Jumping on the Bandwagon...

Aug 23, 2010 22:50

Day One - Introduce yourself...




I guess a photo is a good place to start. This is the best recent photo that I have. It was taken a few months ago, in my Stornoway house, just after I had gone back to dark hair for the first time in almost 6 years.

My name is Caroline Grieve. I have a middle name, but I don't like it in combination with my first name, so I choose to keep it quiet. I was born on the 15th October 1986 into a working class Scottish family. I say working class cos that's where we're banded, but I can't really complain. My parents had to work really hard to make ends meet but we never wanted for anything.
I grew up in a village just outside of Dunfermline in Fife, and I had a happy childhood when I was really little. We were in the countryside in my village, and I can remember long summers spent climbing around in trees and running around in hay fields or on the rope swing in the woods. You know you grew up in my village if you were chased by the tramp in the woods at least once.
I went to Queen Anne High School, and I can't say I loved my school days, but I didn't hate them. I did hate the people who I had to see every day though. I was heavily bullied from P6 til about S3, and it rattled my self-esteem down to minus-numbers pretty quickly. However, I did have a small circle of good friends who saw me through. We hung out and had a laugh in class, we went to gigs, we met up on weekends. I was lucky to be so close to such good people.
I left high school with 8 standard grades (fives 1s, two 2s and a 3), an intermediate 2, 4 highers and an advanced higher.

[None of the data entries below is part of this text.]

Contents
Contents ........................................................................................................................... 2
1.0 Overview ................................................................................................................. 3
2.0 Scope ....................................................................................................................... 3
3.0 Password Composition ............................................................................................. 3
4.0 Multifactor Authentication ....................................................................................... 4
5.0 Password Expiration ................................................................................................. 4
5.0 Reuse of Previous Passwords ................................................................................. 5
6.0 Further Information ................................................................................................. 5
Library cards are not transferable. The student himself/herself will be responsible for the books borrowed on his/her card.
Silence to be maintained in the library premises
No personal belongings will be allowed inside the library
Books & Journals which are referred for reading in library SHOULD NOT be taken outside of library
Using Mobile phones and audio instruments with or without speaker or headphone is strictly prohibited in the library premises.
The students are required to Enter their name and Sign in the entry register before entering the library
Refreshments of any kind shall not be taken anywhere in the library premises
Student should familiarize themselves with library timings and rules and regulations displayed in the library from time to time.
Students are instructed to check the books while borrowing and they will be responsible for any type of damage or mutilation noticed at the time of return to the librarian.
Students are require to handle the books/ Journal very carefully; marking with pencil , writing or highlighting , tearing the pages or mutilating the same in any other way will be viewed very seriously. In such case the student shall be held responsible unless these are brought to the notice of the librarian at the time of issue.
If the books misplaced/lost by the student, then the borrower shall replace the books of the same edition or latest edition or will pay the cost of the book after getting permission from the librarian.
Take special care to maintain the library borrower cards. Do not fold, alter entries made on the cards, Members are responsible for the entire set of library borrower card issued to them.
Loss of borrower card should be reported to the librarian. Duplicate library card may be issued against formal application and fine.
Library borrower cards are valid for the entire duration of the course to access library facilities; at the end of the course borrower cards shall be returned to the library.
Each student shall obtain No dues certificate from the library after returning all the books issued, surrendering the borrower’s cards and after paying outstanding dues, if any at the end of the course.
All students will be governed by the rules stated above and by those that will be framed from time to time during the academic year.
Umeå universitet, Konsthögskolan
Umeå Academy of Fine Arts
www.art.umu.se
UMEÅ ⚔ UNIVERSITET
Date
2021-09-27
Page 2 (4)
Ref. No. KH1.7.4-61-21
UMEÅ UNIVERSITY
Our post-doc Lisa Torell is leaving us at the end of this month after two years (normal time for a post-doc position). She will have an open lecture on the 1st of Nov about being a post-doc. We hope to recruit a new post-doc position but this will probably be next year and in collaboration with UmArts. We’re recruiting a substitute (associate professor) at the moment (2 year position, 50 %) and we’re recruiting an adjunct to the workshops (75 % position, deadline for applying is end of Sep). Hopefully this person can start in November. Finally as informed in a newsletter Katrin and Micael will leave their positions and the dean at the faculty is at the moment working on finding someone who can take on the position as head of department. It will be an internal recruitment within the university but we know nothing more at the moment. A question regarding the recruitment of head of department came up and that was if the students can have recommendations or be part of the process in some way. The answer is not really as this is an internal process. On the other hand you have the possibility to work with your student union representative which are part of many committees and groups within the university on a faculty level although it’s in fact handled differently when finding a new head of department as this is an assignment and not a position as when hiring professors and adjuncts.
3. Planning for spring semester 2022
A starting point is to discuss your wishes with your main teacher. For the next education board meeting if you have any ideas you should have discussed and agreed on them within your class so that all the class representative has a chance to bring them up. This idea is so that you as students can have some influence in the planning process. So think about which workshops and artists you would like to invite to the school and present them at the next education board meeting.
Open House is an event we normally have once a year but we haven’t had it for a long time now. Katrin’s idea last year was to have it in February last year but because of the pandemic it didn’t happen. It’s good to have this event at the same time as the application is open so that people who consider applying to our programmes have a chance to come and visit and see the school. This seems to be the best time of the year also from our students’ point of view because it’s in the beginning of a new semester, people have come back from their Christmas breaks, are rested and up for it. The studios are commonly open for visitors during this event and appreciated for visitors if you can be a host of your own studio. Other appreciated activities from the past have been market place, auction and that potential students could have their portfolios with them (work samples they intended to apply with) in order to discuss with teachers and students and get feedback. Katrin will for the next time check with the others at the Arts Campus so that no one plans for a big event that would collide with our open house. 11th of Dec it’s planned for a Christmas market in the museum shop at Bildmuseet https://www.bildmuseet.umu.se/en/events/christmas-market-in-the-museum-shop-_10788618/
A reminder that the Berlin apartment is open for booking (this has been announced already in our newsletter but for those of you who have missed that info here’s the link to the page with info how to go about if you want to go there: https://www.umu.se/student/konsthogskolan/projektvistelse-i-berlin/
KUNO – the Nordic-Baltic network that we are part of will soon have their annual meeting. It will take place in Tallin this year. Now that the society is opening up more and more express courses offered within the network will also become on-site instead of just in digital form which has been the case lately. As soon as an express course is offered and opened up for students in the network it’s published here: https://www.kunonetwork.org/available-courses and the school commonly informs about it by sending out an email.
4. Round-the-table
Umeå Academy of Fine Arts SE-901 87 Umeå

It was in my final years of high school that I started to realise I wanted to be a teacher. I thought I wanted to teach primary school. In fact, I was desperate to be a primary teacher. I applied to every uni in Scotland offering primary teaching courses, but my maths ability wasn't good enough, so I didn't get in. That's always bugged me, because I got a 3 in maths at standard grade, and quite honestly I don't think you need much more than that to teach basic numbers to small children. But whatevs, I digress. I didn't get a place on a primary course, and I went into panic mode. I managed to get into an English Studies course at Stirling uni through the emergency 'UCAS Extra' scheme. It was the best thing that could have happened. Being dedicated to English, I realised that I loved it too much to dumb it down for small kids. Suddenly I knew I'd found what I really wanted to do - English teaching became my goal.

After uni in Stirling I took a year out from Education and then went to Glasgow to do my Post Graduate Diploma in Education. I wasn't outstanding at teaching in the early days. In fact, I was pretty bad it. I got by - nothing more. It's odd though, because as I left uni and went into my probation year something clicked. It all started to work. I could do it. I don't tend to brag, but I know now that I'm a good teacher and the early difficulty was just a wobble due to inexperience, and I'm proud of that. My achievement in reaching my goal is something I'm very aware of. It's kind of defined who I am now. I'm someone who reaches their goals. I'm a young professional. I'm a teacher. I say it to myself sometimes because I can't believe I made it.